Повариха Эльза этого не видела:
— Занят, плюгаш несчастный?.. Да Эльзу все любят и знают, любой за подарок считает пожить у меня…
— Не ори, — сказал Павел Алексеевич.
— Этот еще пасть свою поганую разевает, алиментщик проклятый!
Томилин тоже вдруг нахохлился и стал значительным. И строго одернул:
— Павел!..
Он счел, что Павел Алексеевич грубит, и тогда Костюков рассмеялся и ушел, пусть выясняют сами, и без него. И они выясняли. «…Кормила его, поила. Лучшие куски отдавала!» — Голос Эльзы рвался из комнаты с силой и гулял по всему этажу, как гуляет сквозняк.
Павел Алексеевич шел коридором каменного двухэтажного типового общежития — он видел и перевидел эти комнаты, приезжая и поселяясь в них легко, как в родной дом. И незнакомые лица были как родные. А вот знакомое лицо (где бы ни мелькнуло) настораживало — знакомых он остерегался, кочевым нюхом и опытом зная, что знакомое лицо сначала приближается улыбчивыми глазами, а уже потом чего-то хочет, требует. (А если не хочет и не требует, то что-то втайне припомнит.)
Далеко не ушли; на груде корявого кирпича местного обжига расположилась чуть ли не половина бригады (среди них и болтун вчерашний, у костра). Павел Алексеевич подошел суров и мрачен — молодежь, сидевшая в обнимку, примолкла, а Витюрка на правах своего брякнул по струнам гитары и крикнул:
— Налейте бригадиру!
Пили за сдачу в срок жилого корпуса; Павел Алексеевич, улучив момент (его посадили рядом с Витюркой, лучшее место), сказал ему негромко: «Сматываться будем. Ты как?» — «Что за вопрос — я с вами!» Павел Алексеевич не сомневался, однако он всегда предупредительно и без нажима спрашивал, повелось. Витюрка, седой, пятидесятилетний, необыкновенно легко передвигался с места на место и всегда был весел: жена в свое время выгнала его за пьянство, и теперь, кочуя, он пил сколько хотел. Павел Алексеевич его любил и смотрел на недельные (недолгие) запои сквозь пальцы: Витюрка был подчас незаменим, если только бывают незаменимые. Прекрасно играя на гитаре, он и сам сочинял нехитрые песни, артистичная, пьющая и веселая натура. (Конец его Павлу Алексеевичу был ясен.) Переговорив, Павел Алексеевич поднялся с кирпичей; Витюрка остался, тренькал там и вытягивал:
Завью я горе веревочкой,
Но тебе ничего не скажу-у-у…
Треньканье еще долго нагоняло и как бы плыло в сыром воздухе рядом с Павлом Алексеевичем, да и сам Павел Алексеевич был еще здешний, не уехавший. Он и думал о здешнем — о том, например, что молоко из деревни так и не подвезли, но бригаде вроде бы не до молока, ну и ладно.

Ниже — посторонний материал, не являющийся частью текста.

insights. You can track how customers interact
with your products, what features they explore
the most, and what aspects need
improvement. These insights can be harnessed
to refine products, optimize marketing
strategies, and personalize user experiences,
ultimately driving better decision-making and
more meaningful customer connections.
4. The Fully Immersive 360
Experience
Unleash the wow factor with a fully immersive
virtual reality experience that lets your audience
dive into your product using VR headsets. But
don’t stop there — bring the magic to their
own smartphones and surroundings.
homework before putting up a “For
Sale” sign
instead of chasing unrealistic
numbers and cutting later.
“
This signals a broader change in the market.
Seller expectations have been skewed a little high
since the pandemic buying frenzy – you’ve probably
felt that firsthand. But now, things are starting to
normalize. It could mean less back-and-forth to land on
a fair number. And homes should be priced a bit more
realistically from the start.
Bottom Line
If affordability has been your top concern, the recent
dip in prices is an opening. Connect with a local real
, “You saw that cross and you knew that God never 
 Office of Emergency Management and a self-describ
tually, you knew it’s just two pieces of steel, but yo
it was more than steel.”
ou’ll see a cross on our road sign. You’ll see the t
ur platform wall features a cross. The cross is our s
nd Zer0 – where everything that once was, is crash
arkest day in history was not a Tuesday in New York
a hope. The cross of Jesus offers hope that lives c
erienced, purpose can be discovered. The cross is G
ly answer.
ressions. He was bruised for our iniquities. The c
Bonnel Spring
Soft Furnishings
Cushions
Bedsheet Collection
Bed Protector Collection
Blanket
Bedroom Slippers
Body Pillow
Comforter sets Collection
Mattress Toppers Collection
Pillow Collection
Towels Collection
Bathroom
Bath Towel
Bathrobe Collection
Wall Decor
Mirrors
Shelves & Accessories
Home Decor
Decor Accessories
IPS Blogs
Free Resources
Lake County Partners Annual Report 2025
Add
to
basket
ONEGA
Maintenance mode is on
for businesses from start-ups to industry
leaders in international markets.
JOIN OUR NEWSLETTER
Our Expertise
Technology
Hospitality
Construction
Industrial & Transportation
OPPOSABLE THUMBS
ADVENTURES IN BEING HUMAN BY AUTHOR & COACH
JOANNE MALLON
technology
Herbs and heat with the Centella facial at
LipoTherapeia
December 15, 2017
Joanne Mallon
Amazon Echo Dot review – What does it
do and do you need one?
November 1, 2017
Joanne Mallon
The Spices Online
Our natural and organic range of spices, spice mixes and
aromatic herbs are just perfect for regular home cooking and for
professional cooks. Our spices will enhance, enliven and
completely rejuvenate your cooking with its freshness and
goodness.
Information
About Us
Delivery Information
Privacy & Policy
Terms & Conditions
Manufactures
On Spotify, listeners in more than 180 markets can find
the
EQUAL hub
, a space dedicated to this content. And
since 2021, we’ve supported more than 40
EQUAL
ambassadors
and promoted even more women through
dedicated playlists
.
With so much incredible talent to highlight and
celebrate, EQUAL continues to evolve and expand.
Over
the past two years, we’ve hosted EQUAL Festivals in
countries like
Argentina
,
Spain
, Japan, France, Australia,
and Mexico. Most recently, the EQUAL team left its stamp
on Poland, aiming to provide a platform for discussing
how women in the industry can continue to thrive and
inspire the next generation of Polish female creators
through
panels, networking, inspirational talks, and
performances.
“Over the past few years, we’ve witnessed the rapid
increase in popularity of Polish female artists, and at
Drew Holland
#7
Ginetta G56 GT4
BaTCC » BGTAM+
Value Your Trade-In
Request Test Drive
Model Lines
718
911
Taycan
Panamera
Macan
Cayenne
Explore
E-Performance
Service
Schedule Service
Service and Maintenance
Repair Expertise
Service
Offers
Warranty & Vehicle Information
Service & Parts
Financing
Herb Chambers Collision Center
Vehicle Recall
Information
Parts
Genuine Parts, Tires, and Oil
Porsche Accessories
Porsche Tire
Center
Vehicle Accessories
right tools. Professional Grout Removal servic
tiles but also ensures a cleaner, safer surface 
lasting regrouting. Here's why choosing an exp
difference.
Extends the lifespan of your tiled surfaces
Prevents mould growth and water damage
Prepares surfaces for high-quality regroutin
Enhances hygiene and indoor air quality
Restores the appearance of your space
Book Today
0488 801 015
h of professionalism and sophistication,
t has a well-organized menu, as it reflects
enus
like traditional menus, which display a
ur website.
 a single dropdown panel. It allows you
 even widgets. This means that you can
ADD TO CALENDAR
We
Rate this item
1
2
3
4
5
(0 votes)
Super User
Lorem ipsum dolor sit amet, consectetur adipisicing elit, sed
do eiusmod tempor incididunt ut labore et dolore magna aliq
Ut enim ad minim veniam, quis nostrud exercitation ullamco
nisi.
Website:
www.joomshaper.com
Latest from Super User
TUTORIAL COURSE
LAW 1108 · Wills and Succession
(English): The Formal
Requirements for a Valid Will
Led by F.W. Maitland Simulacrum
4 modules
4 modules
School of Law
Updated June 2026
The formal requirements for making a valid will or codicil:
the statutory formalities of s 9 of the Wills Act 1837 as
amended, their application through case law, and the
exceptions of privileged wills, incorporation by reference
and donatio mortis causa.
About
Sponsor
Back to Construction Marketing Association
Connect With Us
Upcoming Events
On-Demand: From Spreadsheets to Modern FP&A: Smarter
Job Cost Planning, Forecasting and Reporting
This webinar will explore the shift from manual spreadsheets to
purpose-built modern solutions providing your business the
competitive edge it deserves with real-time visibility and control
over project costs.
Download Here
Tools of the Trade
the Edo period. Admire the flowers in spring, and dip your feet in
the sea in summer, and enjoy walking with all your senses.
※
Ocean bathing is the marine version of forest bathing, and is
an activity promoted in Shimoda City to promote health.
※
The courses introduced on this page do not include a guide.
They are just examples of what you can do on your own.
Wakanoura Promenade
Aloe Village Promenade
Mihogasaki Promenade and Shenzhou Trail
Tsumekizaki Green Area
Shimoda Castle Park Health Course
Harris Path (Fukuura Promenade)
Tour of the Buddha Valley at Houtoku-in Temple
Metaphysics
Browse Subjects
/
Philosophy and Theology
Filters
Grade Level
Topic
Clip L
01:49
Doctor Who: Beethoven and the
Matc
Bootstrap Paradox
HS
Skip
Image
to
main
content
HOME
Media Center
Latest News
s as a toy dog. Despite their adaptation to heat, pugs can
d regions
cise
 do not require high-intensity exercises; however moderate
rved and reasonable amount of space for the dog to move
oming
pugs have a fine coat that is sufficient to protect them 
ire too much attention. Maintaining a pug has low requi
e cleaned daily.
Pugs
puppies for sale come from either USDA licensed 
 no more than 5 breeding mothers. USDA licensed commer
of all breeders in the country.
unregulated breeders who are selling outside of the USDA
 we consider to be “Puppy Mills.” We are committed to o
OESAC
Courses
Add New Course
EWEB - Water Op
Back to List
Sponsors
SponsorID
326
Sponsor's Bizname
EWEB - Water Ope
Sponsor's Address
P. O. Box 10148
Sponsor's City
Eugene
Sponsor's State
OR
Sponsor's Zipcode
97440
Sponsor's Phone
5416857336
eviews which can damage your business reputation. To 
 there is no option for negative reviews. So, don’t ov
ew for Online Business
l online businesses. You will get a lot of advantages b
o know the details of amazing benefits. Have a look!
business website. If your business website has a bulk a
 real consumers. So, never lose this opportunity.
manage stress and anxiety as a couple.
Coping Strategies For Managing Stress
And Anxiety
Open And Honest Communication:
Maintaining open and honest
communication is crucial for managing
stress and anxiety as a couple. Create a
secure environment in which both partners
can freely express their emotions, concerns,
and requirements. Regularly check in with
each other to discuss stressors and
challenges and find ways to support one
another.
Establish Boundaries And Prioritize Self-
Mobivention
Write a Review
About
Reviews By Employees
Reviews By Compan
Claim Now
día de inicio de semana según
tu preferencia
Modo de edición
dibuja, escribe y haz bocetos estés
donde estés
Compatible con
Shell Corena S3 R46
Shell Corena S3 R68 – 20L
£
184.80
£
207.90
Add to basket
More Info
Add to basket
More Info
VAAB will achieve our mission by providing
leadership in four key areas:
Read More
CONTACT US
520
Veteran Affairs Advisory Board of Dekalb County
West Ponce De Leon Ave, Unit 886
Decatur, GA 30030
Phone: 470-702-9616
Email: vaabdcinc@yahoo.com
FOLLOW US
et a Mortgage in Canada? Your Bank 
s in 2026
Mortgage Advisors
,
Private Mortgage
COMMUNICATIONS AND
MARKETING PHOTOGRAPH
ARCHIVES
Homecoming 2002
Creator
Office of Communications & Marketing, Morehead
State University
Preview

— Убегаешь? — спросил начальник, едва Павел Алексеевич вошел.
Павел Алексеевич улыбнулся и кивнул: да, убегаю.
— Знал, знал, что сбежишь. Но ты, Павел Алексеевич, здорово поработал — и на том спасибо.
— Вам спасибо — работать было в охотку.
— А эти двое тоже с тобой отбудут?
Павел Алексеевич кивнул.
— Знал, знал, — повторил начальник. — Я, как только передал тебе то письмо, уже наперед знал.